Venti capi d’incolpazione per altrettante presunte violazioni accertate in parte dalla Procura di Caltanissetta, che l’ha indagata per corruzione e altri reati, e in parte dall’Ispettorato del ministero della Giustizia. Un elenco di illeciti che occupa dieci pagine sottoscritte dal Guardasigilli Andrea Orlando, che ha avviato l’azione disciplinare contro la giudice Silvana Saguto, già presidente della sezione Misure di prevenzione del tribunale di Palermo, «attualmente collocata fuori ruolo a seguito di sospensione cautelare» decisa dal Consiglio superiore della magistratura. Con la comunicazione al procuratore generale della Cassazione e al Csm, il ministro riporta d’attualità la contestata gestione dei beni sottratti ai boss mafiosi scoperchiata un anno fa dall’inchiesta, ancora in corso, degli inquirenti nisseni. In attesa delle loro conclusioni, Orlando ha tratto le sue.

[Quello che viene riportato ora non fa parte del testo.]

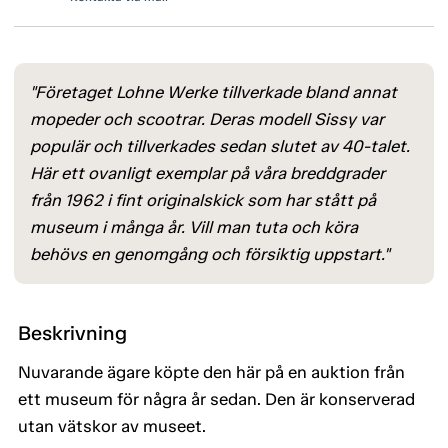
"Företaget Lohne Werke tillverkade bland annat
mopeder och scootrar. Deras modell Sissy var
populär och tillverkades sedan slutet av 40-talet.
Här ett ovanligt exemplar på våra breddgrader
från 1962 i fint originalskick som har stått på
museum i många år. Vill man tuta och köra
behövs en genomgång och försiktig uppstart."
Beskrivning
Nuvarande ägare köpte den här på en auktion från
ett museum för några år sedan. Den är konserverad
utan vätskor av museet.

L’azione disciplinare non si limita alla Saguto. Riguarda anche due giudici che lavoravano nella sua sezione, ora trasferiti in altri uffici siciliani, anch’essi inquisiti a Caltanissetta: Fabio Licata e Lorenzo Chiaramonte. Inoltre il ministro ha attivato la stessa procedura nei confronti dei giudici Lorenzo Nicastro e Emilio Alparone, tuttora in servizio a Palermo, per provvedimenti considerati illeciti e adottati quando lavoravano nello stesso settore.
La ex presidente delle Misure di prevenzione è accusata di aver leso «la credibilità personale, il prestigio e il decoro del magistrato e dell’istituzione giudiziaria» attraverso reiterati comportamenti e omissioni ritenute «gravi». Il primo riguarda il ritardo nella definizione dei decreti, alcuni attesi dalle parti per oltre mille giorni (più di tre anni) e altri non ancora depositati quando la Saguto lasciò il servizio, dopo 900 e più giorni. Al contrario, al momento di decidere una determinata amministrazione giudiziaria, la Saguto ha impiegato appena due giorni, ma con altrettante violazioni: decreto «privo di motivazione, adottato in luogo del tribunale collegiale e senza parere del pubblico ministero». Un’altra contestazione si riferisce all’assegnazione di un incarico e all’assunzione in un esercizio commerciale sequestrato, toccati al fratello e al figlio di una cancelliera legata alla Saguto «da rapporti di amicizia». Nonostante i due fossero sospettati «di un ammanco di 26.000 euro dalla cassa dello stesso esercizio ». E ancora: l’autorizzazione alla scissione di una società immobiliare da cui sarebbe scaturito il dissequestro di un terreno con «immobile bifamiliare» successivamente acquisito da due coniugi che avrebbero sopravanzato gli altri creditori, con relativo «ingiusto vantaggio patrimoniale»; il tutto deciso senza aver informato il pubblico ministero per il necessario parere.
La lista prosegue con mancate astensioni e liquidazioni di parcelle ingiustificate o senza la preventiva verifica, insieme ad altri fatti accertati durante l’ispezione ministeriale. I magistrati indagati a Caltanissetta e sospesi o trasferiti dal Csm hanno già rivendicato davanti all’organo di autogoverno la correttezza del proprio operato, ma il ministro della Giustizia è giunto a conclusioni opposte. Con l’obiettivo di restituire credibilità al contrasto giudiziario alla mafia, che passa anche nell’aggressione ai beni dei boss. Di qui la necessità, sostenne Orlando quando scoppiò lo scandalo, «di perseguire le condotte che hanno offuscato il lavoro di tanti valenti magistrati».